Twenty-eight individuals in desperate need of permanent housing now have a place to call home in downtown Santa Barbara.
On Thursday, August 31, the Housing Authority of the City of Santa Barbara hosted a grand opening of the Vera Cruz Village, a 28-unit affordable housing project located on Cota Street geared toward placing tenants who were previously experiencing homelessness. On Friday, all the new tenants moved in.
During the ribbon-cutting ceremony, city Housing Authority Executive Director Rob Fredericks thanked the long list of government officials, housing advocates, and community organizations that made the affordable housing development possible.
“We can’t do these developments on our own,” Fredericks said.
It was truly a team effort from the beginning, he explained. The property was originally slated as a 15-unit market-rate housing project, which was actually fully approved before the deal fell through and the city Housing Authority jumped on the opportunity to buy the property in 2020.
The city itself pitched in more than $3.5 million on the project, investing $2 million during its inception and footing another $1.5 million to help get it across the finish line when construction costs and shipping delays were piling up. In total, with construction costs and development fees, the Housing Authority and all financial supporters were able to leverage that couple of million into more than $20 million toward the project.
It also took the help of Enterprise Community partners, who purchased tax credits from the Housing Authority to help provide the capital to complete the project; the management from 2nd Story Associates and Garden Court, who will act as “owners” of the property; and the Women’s Fund of Santa Barbara, which helped work with 2nd Story Associates to provide all the furnishings and soft goods to make all the units ready for the tenants.
That final push to get the units ready for move-in took even more extra work. The elevator was not quite ready in the week before the grand opening, so a dream team of volunteers lugged every piece of furniture up the stairs (units are on the second, third, and fourth floors) to make every studio “a place to call home,” Fredericks said.
He gave a special shout-out to the state elevator inspector, who had arrived just before the grand opening to give the building the final seal of approval. That inspection also took the power of collaboration: The inspection was scheduled for September 12, but when the Housing Authority was flooded with tenant applications and the units were ready to go, State Senator Monique Limón’s office made some calls, pulled some strings, and “magically, the schedule moved up,” Fredericks joked.
The modern architecture of the project is a departure from the usual white walls and red tiles of downtown Santa Barbara, but it fits the neighborhood in which it sits, right between Dune Coffee on Anacapa and Vera Cruz Park.
Construction on the project was handled by McGillivray Construction, a Ventura-based company that Fredericks said was “fantastic” and on-budget. “I wish I could use them on every development,” Fredericks said. “They understand multi-family housing.”
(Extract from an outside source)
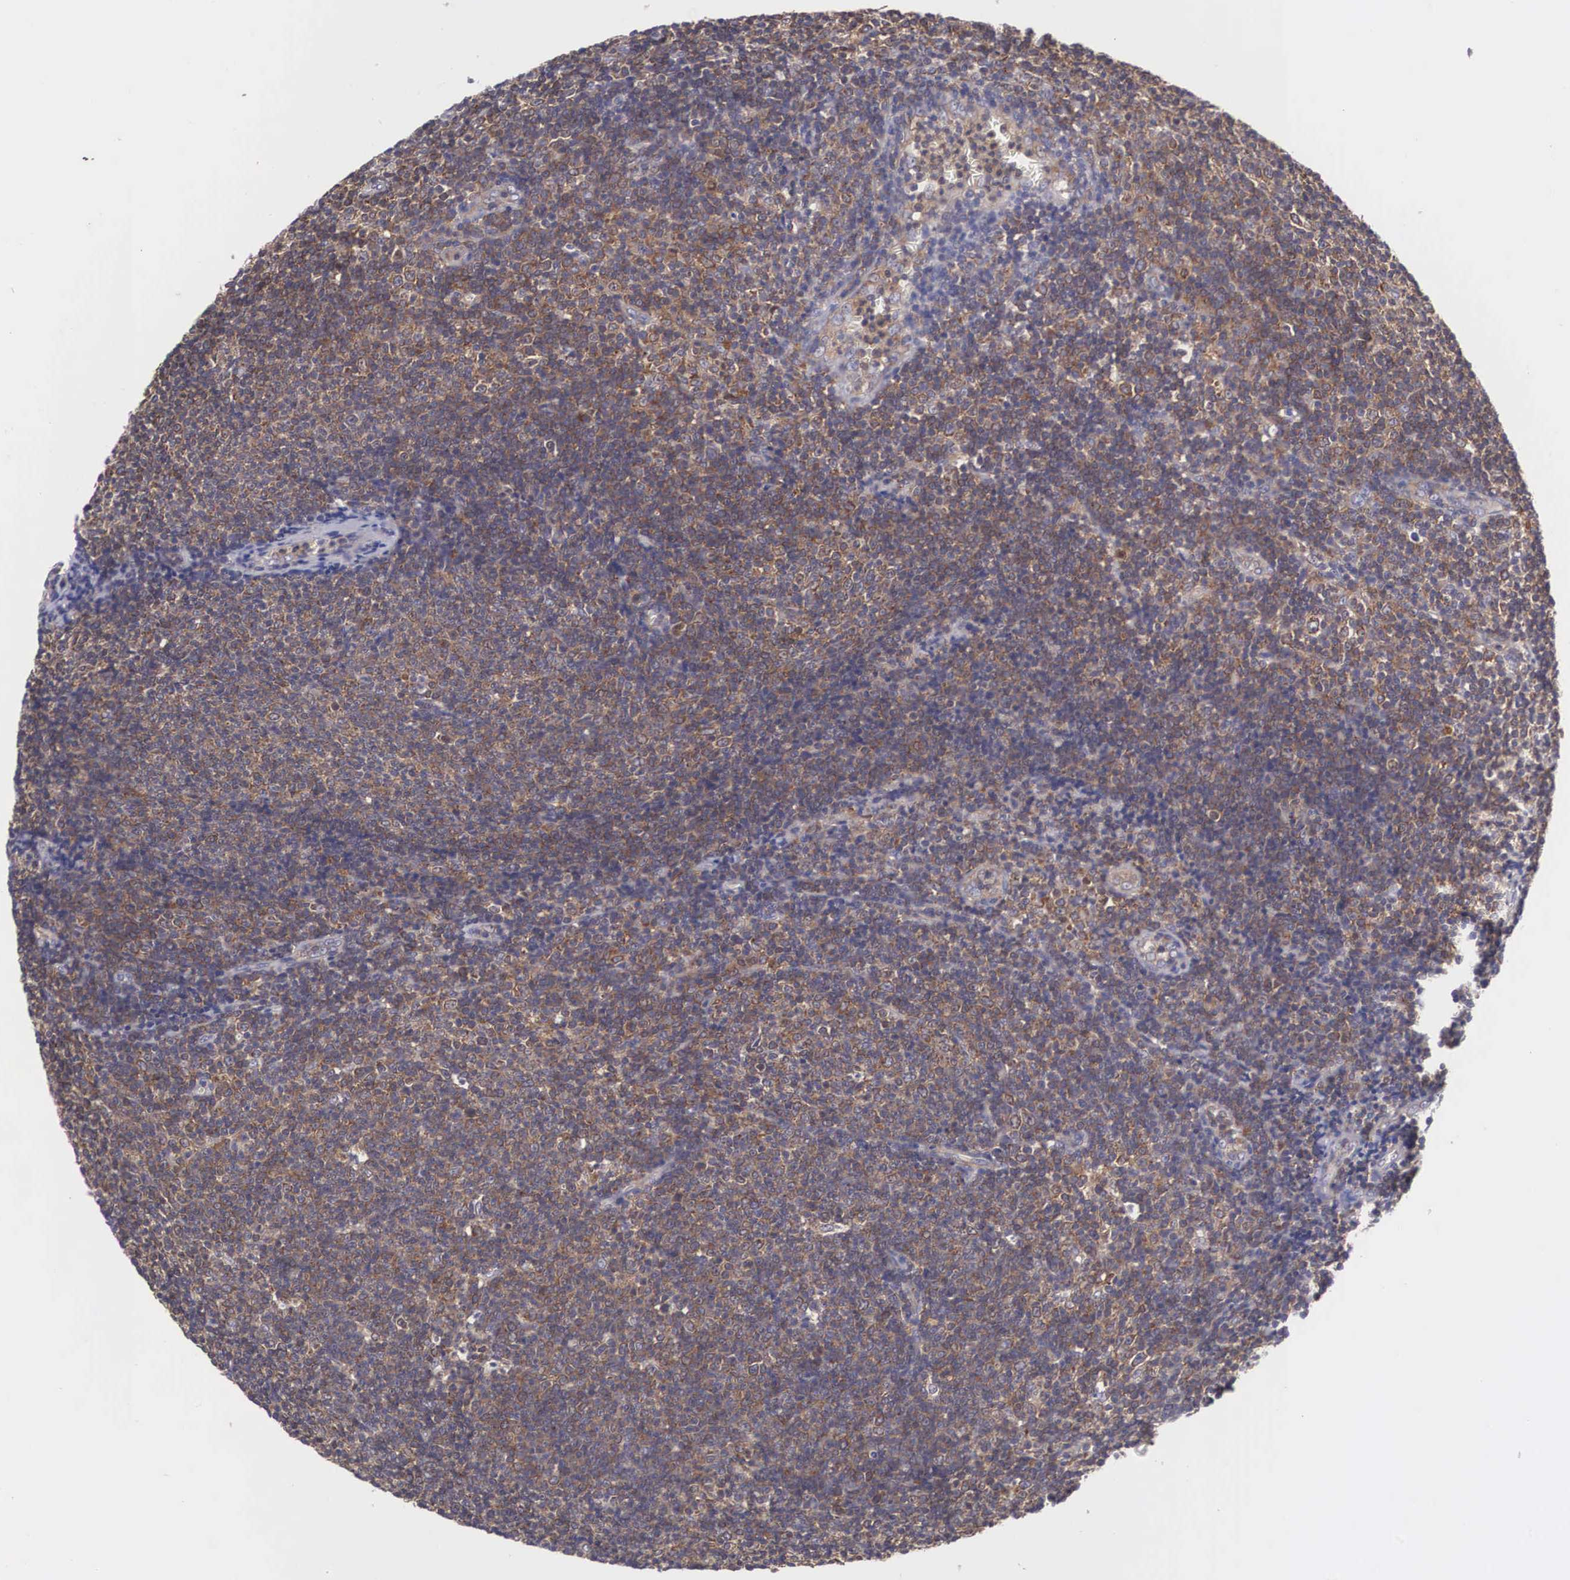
{"staining": {"intensity": "weak", "quantity": "25%-75%", "location": "cytoplasmic/membranous"}, "tissue": "lymphoma", "cell_type": "Tumor cells", "image_type": "cancer", "snomed": [{"axis": "morphology", "description": "Malignant lymphoma, non-Hodgkin's type, Low grade"}, {"axis": "topography", "description": "Lymph node"}], "caption": "Protein staining of low-grade malignant lymphoma, non-Hodgkin's type tissue demonstrates weak cytoplasmic/membranous expression in approximately 25%-75% of tumor cells. Ihc stains the protein in brown and the nuclei are stained blue.", "gene": "GRIPAP1", "patient": {"sex": "male", "age": 49}}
Half of the tenants were placed through DignityMoves’ tiny homes and will be going from transitional housing to permanent units at Vera Cruz. Other tenants are all low-income or disabled or have previously experienced homelessness. Tenants will pay 30 percent of their rent with the rest covered through housing vouchers and Section 8 support.
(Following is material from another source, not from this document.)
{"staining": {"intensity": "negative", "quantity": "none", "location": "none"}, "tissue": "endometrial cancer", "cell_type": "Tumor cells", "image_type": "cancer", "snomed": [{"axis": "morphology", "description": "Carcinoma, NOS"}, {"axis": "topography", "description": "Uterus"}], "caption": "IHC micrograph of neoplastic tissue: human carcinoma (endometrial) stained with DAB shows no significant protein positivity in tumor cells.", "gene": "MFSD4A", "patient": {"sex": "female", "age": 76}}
New Beginnings Counseling Center, which runs support services at the Housing Authority’s veteran housing development, Johnson Court, will run similar support services for all the tenants at Vera Cruz Village.
Government officials from all over the region were in attendance at the grand opening, including Mayor Randy Rowse; city councilmembers Eric Friedman, Kristen Sneddon, and Oscar Gutierrez; and 1st District Supervisor Das Williams.
Williams noted that the collaboration with the city Housing Authority is just another example of the regional governments “pushing in the same direction” to tackle housing insecurity. Similar projects are already in the works in the county, Williams said, such as a Super 8 motel in Goleta that will soon be converted to Section 8 housing, and an Isla Vista sorority house that will become transitional housing.
“Bad news is that it’s not enough,” Williams said. Despite the hundreds of individuals who have been placed in transitional housing units over the past two years, there is still a severe shortage of permanent and stable housing for the same individuals, who Williams said are “clean, sober, and ready to house with nowhere to go.”
He said he hopes this is a sign of what’s to come, and with cities like Santa Barbara’s demographics changing as rental prices skyrocket — “the Latino population is shrinking,” he said — it’s more important than ever to “embrace a dedicated revenue source” to continue funding truly affordable housing.
“We can house our community,” he said.